Last updated at: (Beijing Time) Wednesday, April 07, 2004
France rejects Rwanda genocide accusations against its soldiers
French Defense Minister Michele Alliot-Marie on Wednesday rejected the accusations against French troops in the 1994 genocide in Rwanda, saying they were "totally scandalous and unjust".
French Defense Minister Michele Alliot-Marie on Wednesday rejected the accusations against French troops in the 1994 genocide in Rwanda, saying they were "totally scandalous and unjust".
The comments of Alliot-Marie came as Rwanda marked the 10th anniversary of the genocide.

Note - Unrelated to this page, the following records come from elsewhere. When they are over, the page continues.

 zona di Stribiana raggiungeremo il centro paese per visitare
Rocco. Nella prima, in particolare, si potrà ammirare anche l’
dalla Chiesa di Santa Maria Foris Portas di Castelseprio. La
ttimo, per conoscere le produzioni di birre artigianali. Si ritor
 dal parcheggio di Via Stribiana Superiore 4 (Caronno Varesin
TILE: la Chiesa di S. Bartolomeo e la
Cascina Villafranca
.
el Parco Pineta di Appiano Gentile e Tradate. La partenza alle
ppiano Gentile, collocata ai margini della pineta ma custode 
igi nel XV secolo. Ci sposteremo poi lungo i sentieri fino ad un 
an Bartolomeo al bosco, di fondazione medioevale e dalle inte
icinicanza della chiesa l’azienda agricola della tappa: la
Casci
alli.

"I am shocked to know that some ones criticized their action," the defense minister said.
"Even if French soldiers were, unfortunately, unable to prevent all the massacres ... they nevertheless made it possible that there was not a total genocide," she said.
French soldiers acted totally in line with the United Nations' mandate and "They truly did all they could to prevent an even more dramatic situation," she said.
The Rwanda genocide was sparked by the assassination of the ethnic Hutu president, Juvenal Habyarimana, on April 6, 1994, whose plane was shot down as it came in to land at the airport in Rwandan capital Kigali.
During the 100-day frenzy in the tiny Great Lakes nation, some 800,000 Tutsis and moderate Hutus were killed by Hutu militias.
France sent a 2,500-strong military-humane force "Turquoise" to the country at the moment of the ethnic massacre to create a humane zone in southern Rwanda.